300 Euro pro Monat für Zusatzangebote
Nicht nur die medizinischen Kosten schlagen zu Buche, sondern vor allem die zahlreichen Zusatzangebote. „Je länger man dabei ist, desto mehr steigt die Verzweiflung. Man würde alles ausprobieren, damit es endlich klappt“, sagt Anja. Von energetischer Heilung über Kinderwunsch-Coaches bis hin zu Akupunktur reicht die Auswahl. „Mich hat das ehrlicherweise überfordert“, sagt sie. Pro Monat kämen schnell mehrere Hundert Euro zusammen. „Einmal pro Monat Akupunktur, einmal die Woche Yoga, dazu Nahrungsergänzungsmittel und das, was die Naturheilpraktikerin verschreibt, da bist du schnell bei 300 Euro. Nach oben gibt es natürlich keine Grenze.“
Doch was bringt das aus medizinischer Sicht? „Alles, was der Frau guttut, kann einen Placeboeffekt haben“, sagt Herbert Hanni, wobei er die hohen Kosten für manche Angebote infrage stellt. Bruno Engl äußert sich ähnlich: „Als junger Arzt meinte ich, mit Technik und Wissen würden die besten Ergebnisse erzielt. Die Erfahrung hat gelehrt: Der Körper der Frau muss bereit sein.
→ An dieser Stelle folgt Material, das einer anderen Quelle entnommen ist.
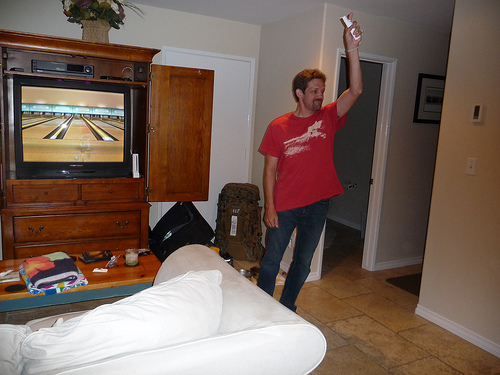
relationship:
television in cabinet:
[10, 75, 145, 180] [2, 30, 224, 274]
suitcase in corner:
[202, 175, 277, 273] [222, 2, 294, 273]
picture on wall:
[410, 71, 450, 131] [294, 5, 457, 284]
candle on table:
[121, 247, 141, 268] [4, 205, 220, 330]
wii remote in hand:
[338, 13, 363, 44] [339, 10, 363, 55]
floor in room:
[0, 271, 497, 373] [1, 3, 498, 373]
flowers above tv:
[55, 0, 134, 19] [7, 68, 127, 179]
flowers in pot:
[55, 0, 134, 19] [70, 10, 117, 42]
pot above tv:
[70, 10, 117, 42] [7, 68, 127, 179]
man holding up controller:
[256, 8, 369, 310] [339, 15, 360, 39]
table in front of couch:
[0, 241, 163, 318] [0, 242, 336, 374]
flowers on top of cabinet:
[60, 0, 135, 42] [2, 27, 212, 252]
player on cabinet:
[25, 55, 99, 80] [3, 44, 170, 92]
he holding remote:
[269, 67, 335, 309] [336, 10, 364, 40]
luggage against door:
[208, 160, 285, 271] [161, 51, 260, 240]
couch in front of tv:
[0, 242, 336, 374] [1, 71, 144, 183]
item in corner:
[212, 181, 263, 260] [402, 267, 459, 347]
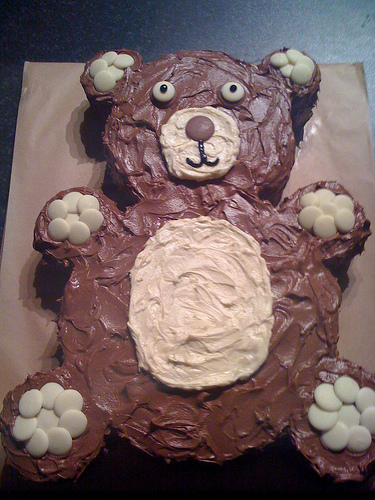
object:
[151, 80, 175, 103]
circular chip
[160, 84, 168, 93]
black bead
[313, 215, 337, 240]
chocolate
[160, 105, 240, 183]
snout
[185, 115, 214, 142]
nose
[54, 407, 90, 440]
chip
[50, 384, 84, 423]
chip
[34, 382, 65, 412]
chip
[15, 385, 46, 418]
chip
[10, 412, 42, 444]
chip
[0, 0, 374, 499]
table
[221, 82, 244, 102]
eye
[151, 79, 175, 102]
eye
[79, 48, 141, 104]
ear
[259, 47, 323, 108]
ear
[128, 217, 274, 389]
patch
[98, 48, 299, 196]
cake face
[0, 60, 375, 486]
board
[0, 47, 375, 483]
bear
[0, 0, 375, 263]
countertop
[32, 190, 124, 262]
paw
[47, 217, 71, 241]
pieces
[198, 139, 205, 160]
line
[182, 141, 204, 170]
frosting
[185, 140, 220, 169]
mouth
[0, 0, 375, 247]
surface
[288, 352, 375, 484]
bear's foot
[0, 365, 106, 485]
bear's foot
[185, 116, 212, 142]
chocolate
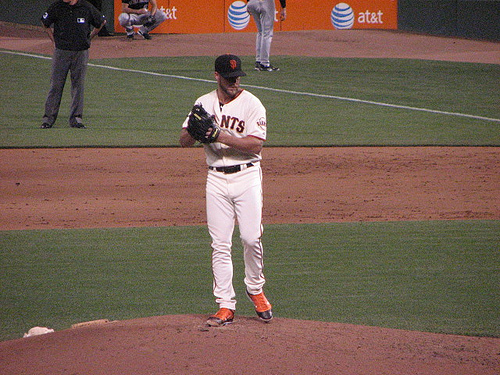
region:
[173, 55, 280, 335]
Baseball player in white uniform.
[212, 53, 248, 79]
Black hat with orange logo.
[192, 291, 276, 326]
Orange and black shoes.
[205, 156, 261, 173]
Black belt worn by player.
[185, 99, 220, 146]
Black leather mitt being worn by player.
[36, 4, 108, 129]
Umpire wearing black shirt.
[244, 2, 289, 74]
Player in light grey pants standing up.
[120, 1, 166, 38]
Player in light grey pants squatting down.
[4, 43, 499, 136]
White line painted across grass.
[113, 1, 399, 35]
AT&T ad on orange billboard.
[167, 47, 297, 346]
the pitcher on the mound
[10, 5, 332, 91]
players on the field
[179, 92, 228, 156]
the glove of the pitcher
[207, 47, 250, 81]
the pitcher wearing hat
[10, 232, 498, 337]
the grass on the field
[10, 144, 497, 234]
dirt on the field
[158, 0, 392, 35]
the advertisement on the wall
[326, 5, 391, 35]
the logo on the advertisement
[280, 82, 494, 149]
the line painted on the grass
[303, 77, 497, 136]
the line is white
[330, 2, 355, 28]
blue and white at&t logo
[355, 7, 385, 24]
white print on a wall reading at&t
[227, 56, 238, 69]
bright orange logo on a black cap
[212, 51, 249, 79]
black and orange baseball hat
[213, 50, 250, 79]
baseball cap on a baseball player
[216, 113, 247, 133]
lettering on a baseball jersey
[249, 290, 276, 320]
black and orange cleat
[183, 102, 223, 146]
black glove on a baseball player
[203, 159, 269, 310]
white pants on a baseball player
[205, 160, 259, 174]
black belt around a baseball player's waist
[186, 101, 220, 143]
The baseball glove.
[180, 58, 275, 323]
The baseball player gets ready to pitch.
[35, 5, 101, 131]
Security stands on the field.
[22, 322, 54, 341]
A towel for the pitcher lays on the floor.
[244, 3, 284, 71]
A player waits for the pitch.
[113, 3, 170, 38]
Another player waits for the pitch.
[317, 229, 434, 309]
Beautiful green grass.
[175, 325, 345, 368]
The pitcher's mound looks clean.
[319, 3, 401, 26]
AT&T billboard for advertising.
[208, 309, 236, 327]
The pitcher's bright shoes.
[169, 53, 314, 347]
pitcher standing on the mound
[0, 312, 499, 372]
small mound of dirt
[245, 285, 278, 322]
heel is lifted off the ground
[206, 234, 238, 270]
wrinkles on the pants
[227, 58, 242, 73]
small logo on the hat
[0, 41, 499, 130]
white line on the field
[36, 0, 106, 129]
umpire standing on the field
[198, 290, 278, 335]
orange and black shoes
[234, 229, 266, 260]
knee is bent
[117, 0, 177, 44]
player crouching in the dirt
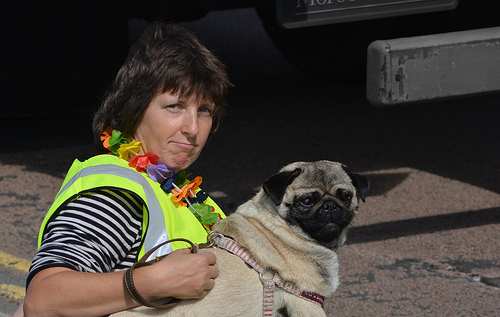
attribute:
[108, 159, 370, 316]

Alles, was ihr dabei hilft, ist zu begrüßen.“ Bei unterstützender Akupunktur sei eine Wirksamkeit gar in Studien nachgewiesen worden.
Mehr Offenheit
Anja hört weiterhin auf ihr Bauchgefühl, wenn sie sich für oder gegen ein Angebot entscheidet. Ihre Reise ist noch nicht zu Ende. So schmerzhaft sie auch sein mag, so sehr wünscht sie sich zugleich, offener darüber sprechen zu können. „Den Leuten fällt es nach wie vor schwer, mit dem Thema unerfüllter Kinderwunsch umzugehen. Wir bräuchten eine Sensibilisierung, die am besten schon in den Schulen anfängt. Da hört man immer nur, wie sehr man aufpassen soll, weil ja jede sofort schwanger wird.“
Weniger Tabuisierung, dafür mehr Offenheit, Unterstützung und Austausch, das wünschen sich Anja und andere Betroffene – die Menschen hinter dem unerfüllten Kinderwunsch. Zu oft bleibt ihr Leid im Verborgenen, obwohl es so viele betrifft. So könnten Betroffene sich weniger allein fühlen und besser unterstützt werden – unabhängig davon, ob ihr Weg am Ende zum ersehnten Kind führt oder nicht.
Info
Kinderwunschbehandlung
Bei unerfülltem Kinderwunsch gibt es verschiedene Behandlungsmöglichkeiten, darunter natürliche und künstliche Methoden. Natürliche Methoden umfassen die Optimierung des Zyklus, z. B. durch hormonelle Stimulation mit Clomifen, oder die Insemination (IUI), bei der Spermien direkt in die Gebärmutter eingeführt werden. Bei der künstlichen Befruchtung (IVF) werden Eizellen und Spermien außerhalb des Körpers befruchtet und dann ein oder mehrere Embryonen in die Gebärmutter übertragen. Hormonelle Veränderungen, Nebenwirkungen von Medikamenten und Stress können dabei die Patientinnen belasten.